Selected excerpt:
————————

Thank you. Both Reg and I would be pleased to answer any questions that the committee might have.

The Chair: Thank you very much, Mr Kaiser. That affords us two minutes per caucus for questioning. I'd like to just remind the caucus members we have an intensive schedule this afternoon. There will be a vote in the House at 6, so I ask you to try to keep on time. This time our questioning will commence with Mrs McLeod.

Mrs McLeod: Stephen, you and I have certainly had a lot of discussions about the cost of the approvals process in terms of adding to the cost of development. Having said that, there are a lot of concerns expressed about the particular way in which Bill 57 addresses the concerns and whether it is adequate either to streamline the process to make it more efficient or in fact to provide the balance for the environmental protection.

I guess one of the questions I would ask is whether you think -- and there's a vagueness to the bill. I think you'd have to acknowledge it's not very clear. We don't know the areas in which there are going to be exemptions and standardized approval regulations put in place, so there are a lot of unanswered questions. In terms of development activities, are there some areas that you feel would not be appropriate candidates to be exempt from the certificate of approval process?

————————

Saved data entries:

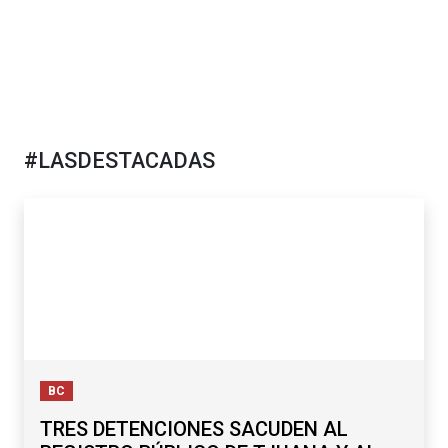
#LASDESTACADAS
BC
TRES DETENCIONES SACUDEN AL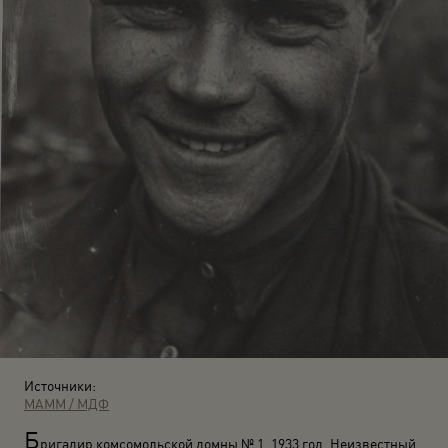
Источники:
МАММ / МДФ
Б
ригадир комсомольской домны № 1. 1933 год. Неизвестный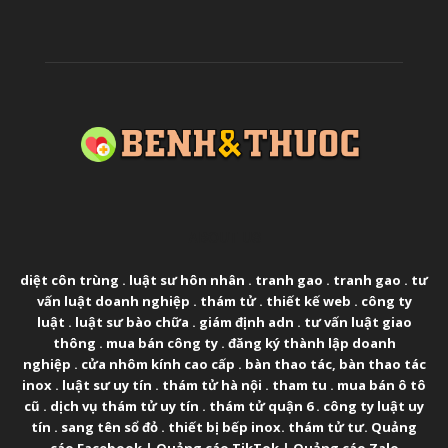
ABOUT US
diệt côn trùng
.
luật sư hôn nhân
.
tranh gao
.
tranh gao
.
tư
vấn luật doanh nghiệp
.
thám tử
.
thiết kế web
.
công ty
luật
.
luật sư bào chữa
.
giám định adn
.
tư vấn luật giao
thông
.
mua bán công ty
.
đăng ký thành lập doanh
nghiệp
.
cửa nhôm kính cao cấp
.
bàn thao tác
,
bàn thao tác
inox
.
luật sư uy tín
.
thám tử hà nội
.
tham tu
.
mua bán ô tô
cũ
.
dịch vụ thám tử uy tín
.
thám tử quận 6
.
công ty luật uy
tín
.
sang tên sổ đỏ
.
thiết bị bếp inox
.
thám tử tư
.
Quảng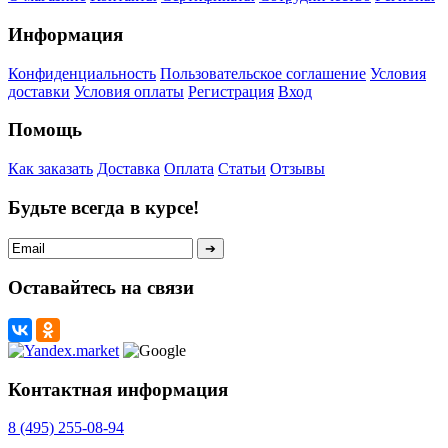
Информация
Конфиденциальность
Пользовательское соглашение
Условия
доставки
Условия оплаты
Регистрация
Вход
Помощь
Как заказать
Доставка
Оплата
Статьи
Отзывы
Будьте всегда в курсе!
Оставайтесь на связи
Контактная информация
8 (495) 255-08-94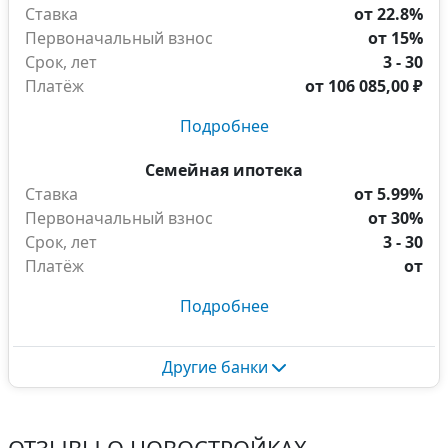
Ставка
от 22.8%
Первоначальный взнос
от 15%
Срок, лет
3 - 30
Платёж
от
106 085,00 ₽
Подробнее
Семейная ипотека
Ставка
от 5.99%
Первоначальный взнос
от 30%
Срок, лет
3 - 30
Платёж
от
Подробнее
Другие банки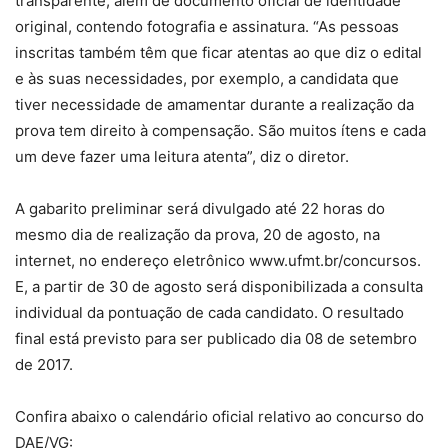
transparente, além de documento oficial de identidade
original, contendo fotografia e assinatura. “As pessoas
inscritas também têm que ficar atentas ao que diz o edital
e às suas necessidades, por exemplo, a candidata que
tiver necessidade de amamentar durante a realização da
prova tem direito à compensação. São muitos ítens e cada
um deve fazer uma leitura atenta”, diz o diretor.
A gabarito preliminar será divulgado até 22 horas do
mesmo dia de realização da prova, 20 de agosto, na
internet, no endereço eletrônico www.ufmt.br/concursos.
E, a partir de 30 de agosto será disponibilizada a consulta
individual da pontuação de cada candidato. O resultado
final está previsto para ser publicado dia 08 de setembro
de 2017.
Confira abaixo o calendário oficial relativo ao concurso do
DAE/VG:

————————

What you will do:
(1) Copy the committee transcript from "Mrs McLeod: Stephen, you" to "the environmental protection.".
(2) In the committee transcript, at what time is the vote in the House scheduled?

Results in order:
(1)
Mrs McLeod: Stephen, you and I have certainly had a lot of discussions about the cost of the approvals process in terms of adding to the cost of development. Having said that, there are a lot of concerns expressed about the particular way in which Bill 57 addresses the concerns and whether it is adequate either to streamline the process to make it more efficient or in fact to provide the balance for the environmental protection.

(2) At 6.